Fulton’s no-tax-increase 2010 city budget is fueled, in part, by letting several tax agreements die.
Mayor Ron Woodward said the city will not renew its payment in lieu of taxes (PILOT) agreements with the developer of the River Glen Mall, with the company running four hydropower plants in the city, and on the former Sonoco plant.
That means that those properties will now be subject to county, city and school taxes. PILOT agreements are common economic development tools to give investors some certainty in the early years of major projects. Most PILOTs run for 10 or 15 years, but can be renewed.

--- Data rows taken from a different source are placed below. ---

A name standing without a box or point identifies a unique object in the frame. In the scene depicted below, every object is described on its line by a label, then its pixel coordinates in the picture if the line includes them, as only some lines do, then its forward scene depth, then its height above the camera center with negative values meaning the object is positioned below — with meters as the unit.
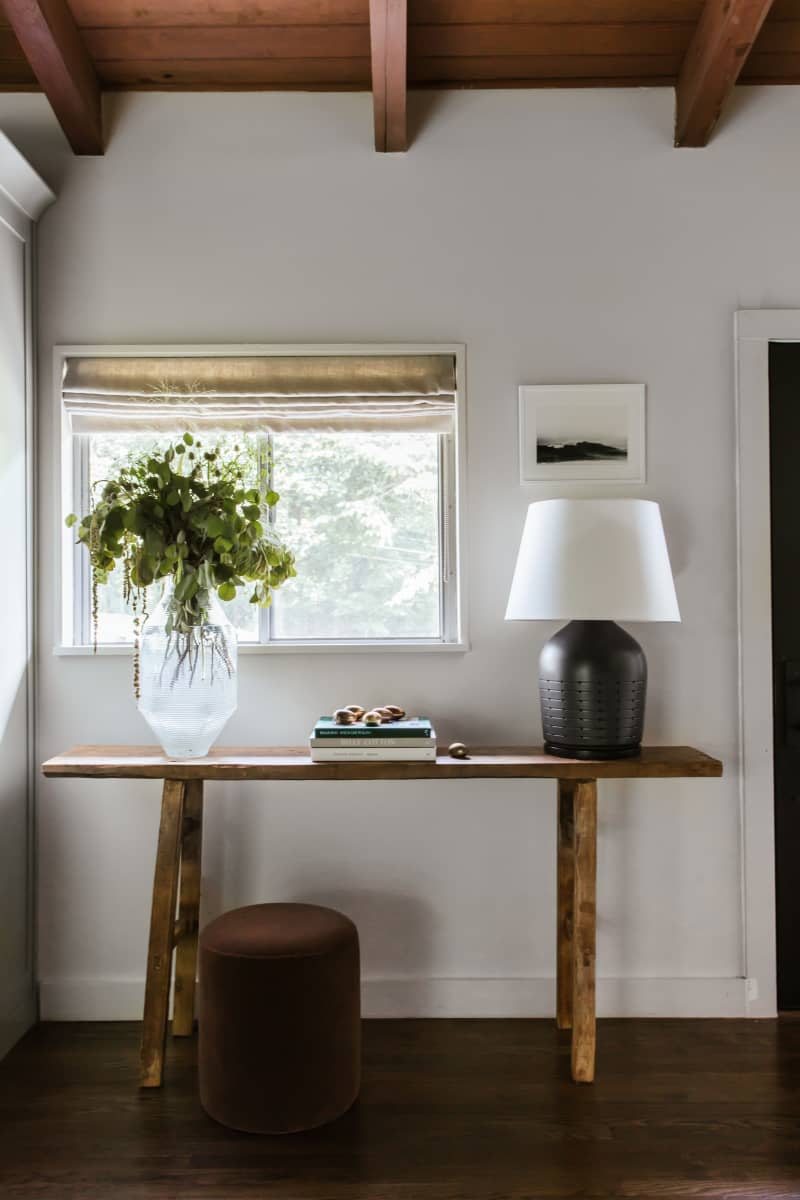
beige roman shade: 2.58 +0.63
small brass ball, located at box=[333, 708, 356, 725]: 2.29 -0.31
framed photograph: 2.58 +0.49
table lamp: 2.19 -0.02
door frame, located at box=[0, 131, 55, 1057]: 2.40 +0.34
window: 2.61 +0.29
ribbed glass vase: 2.23 -0.20
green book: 2.22 -0.34
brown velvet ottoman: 1.96 -1.00
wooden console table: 2.17 -0.49
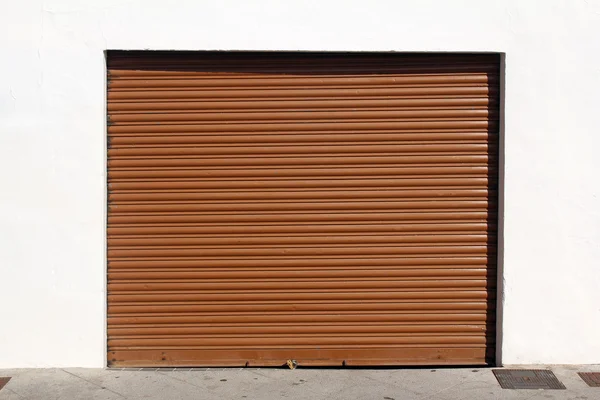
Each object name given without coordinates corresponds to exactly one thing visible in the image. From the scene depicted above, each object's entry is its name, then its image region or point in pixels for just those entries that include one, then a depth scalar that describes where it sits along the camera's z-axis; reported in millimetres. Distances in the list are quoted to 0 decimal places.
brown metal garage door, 8008
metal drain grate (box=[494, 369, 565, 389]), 7449
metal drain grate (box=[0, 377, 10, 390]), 7472
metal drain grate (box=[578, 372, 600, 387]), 7492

The end of the PILOT agreements is projected to put about $200,000 into the 2010 city budget, Woodward said. The River Glen Mall is assessed at about $8 million, Woodward said. That will result in about $131,000 in taxes.

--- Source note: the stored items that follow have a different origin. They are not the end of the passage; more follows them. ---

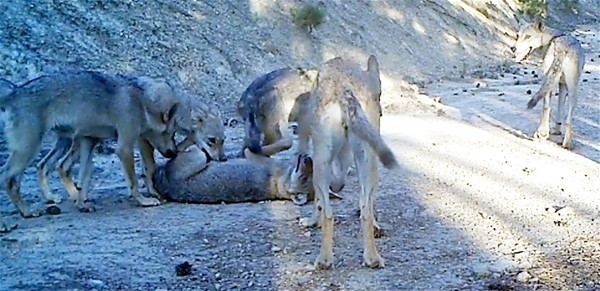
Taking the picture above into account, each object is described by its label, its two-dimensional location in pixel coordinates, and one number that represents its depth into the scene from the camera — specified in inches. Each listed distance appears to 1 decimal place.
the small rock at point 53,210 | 313.9
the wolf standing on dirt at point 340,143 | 238.4
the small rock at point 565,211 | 310.0
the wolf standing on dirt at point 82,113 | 305.3
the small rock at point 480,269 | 241.9
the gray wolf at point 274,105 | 384.8
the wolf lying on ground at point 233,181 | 332.2
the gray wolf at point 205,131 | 357.7
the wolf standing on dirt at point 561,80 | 490.5
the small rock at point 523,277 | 235.1
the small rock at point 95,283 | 228.1
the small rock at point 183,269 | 239.0
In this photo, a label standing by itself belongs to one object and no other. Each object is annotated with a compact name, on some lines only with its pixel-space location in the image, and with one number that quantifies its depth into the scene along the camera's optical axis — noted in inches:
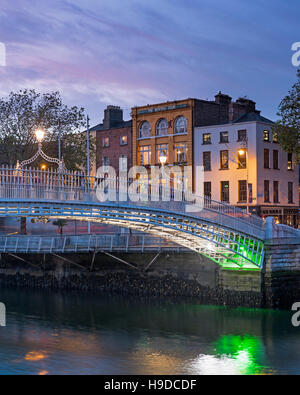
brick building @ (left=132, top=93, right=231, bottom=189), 2225.6
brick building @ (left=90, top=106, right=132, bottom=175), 2410.2
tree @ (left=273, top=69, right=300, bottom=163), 1704.0
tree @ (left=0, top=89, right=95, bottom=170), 1861.5
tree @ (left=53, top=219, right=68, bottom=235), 2010.3
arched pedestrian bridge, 1099.9
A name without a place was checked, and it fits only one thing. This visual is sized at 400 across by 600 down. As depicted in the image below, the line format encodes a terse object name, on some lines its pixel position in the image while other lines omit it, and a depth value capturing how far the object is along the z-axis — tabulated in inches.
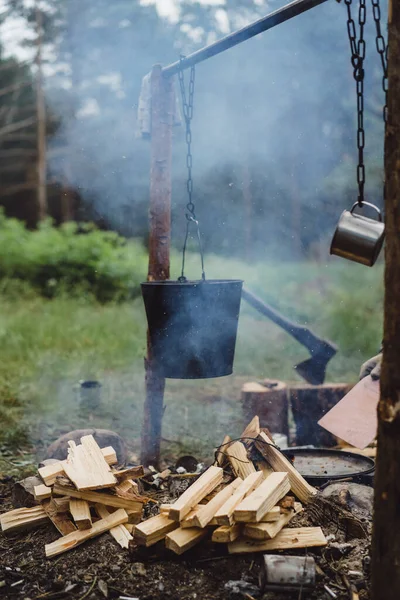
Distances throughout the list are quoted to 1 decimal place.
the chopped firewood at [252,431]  158.9
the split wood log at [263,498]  116.0
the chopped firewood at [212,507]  118.7
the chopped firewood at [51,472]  142.8
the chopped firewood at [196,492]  121.7
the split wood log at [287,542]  119.4
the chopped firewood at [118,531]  131.0
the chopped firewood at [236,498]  117.3
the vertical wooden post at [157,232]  189.9
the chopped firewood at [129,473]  145.5
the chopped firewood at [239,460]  145.9
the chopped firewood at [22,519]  142.8
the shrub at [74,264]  588.4
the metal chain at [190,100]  165.0
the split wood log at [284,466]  141.3
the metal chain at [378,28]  106.3
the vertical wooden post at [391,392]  93.7
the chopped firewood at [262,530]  117.6
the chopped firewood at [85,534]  130.0
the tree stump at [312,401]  235.9
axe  227.0
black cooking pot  149.3
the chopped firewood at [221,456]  154.1
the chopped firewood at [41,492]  144.7
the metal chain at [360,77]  114.0
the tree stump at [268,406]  234.7
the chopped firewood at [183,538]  118.0
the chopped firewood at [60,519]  137.3
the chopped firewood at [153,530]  120.8
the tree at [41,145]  816.8
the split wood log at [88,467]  135.6
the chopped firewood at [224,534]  117.2
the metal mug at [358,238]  113.2
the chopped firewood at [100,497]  137.6
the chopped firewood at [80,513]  132.3
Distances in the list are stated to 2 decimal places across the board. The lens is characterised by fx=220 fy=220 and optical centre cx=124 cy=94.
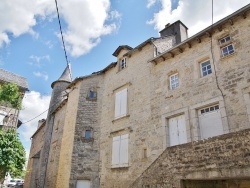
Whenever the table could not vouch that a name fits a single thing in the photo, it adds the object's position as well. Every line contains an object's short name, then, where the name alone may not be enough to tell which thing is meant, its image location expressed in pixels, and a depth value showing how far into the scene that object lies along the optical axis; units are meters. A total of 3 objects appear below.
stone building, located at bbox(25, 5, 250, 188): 5.70
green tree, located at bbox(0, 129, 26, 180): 9.91
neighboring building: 13.36
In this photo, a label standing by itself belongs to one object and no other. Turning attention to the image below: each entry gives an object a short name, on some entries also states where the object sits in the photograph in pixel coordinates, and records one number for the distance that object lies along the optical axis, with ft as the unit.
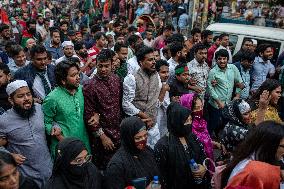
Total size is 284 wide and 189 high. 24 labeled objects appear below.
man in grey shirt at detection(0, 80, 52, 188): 12.02
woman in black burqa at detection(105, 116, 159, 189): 10.58
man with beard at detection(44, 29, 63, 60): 24.61
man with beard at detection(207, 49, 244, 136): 20.31
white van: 29.91
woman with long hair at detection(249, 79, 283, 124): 15.01
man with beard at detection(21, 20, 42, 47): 30.25
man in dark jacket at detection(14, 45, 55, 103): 15.26
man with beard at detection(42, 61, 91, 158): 12.97
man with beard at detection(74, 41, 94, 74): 22.56
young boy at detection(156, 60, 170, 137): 16.93
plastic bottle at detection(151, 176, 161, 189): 10.22
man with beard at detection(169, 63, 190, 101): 17.97
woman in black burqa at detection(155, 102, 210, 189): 12.25
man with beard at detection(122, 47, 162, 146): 15.06
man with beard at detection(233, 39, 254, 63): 26.49
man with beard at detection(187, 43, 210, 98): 20.34
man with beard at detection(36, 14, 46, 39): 34.26
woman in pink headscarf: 14.33
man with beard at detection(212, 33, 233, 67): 27.02
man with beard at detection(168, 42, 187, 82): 20.93
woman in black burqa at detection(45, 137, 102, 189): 9.87
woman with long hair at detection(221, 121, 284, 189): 8.82
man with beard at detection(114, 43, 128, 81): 19.34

The city got nothing from the PILOT on River Glen Mall. At the time the shopping center was built, the city kept all of the sales tax generated within its borders. The mall property was annexed into the city after a long battle with the town of Volney. Sales tax revenue “was the bigger benefit,” Woodward said. In addition, the developer spent its own money to build water and sewer lines for the center.
The city has since given up its sales tax rights, the next-to-last non-county municipality to do so, in exchange for a guaranteed share of sales taxes collected by the county. (This sentence was changed from its original version; see comments below for details.)
Ending the PILOT on the hydropower plants will bring in about $57,000 on an assessment of between $3.5 and $4 million, Woodward said.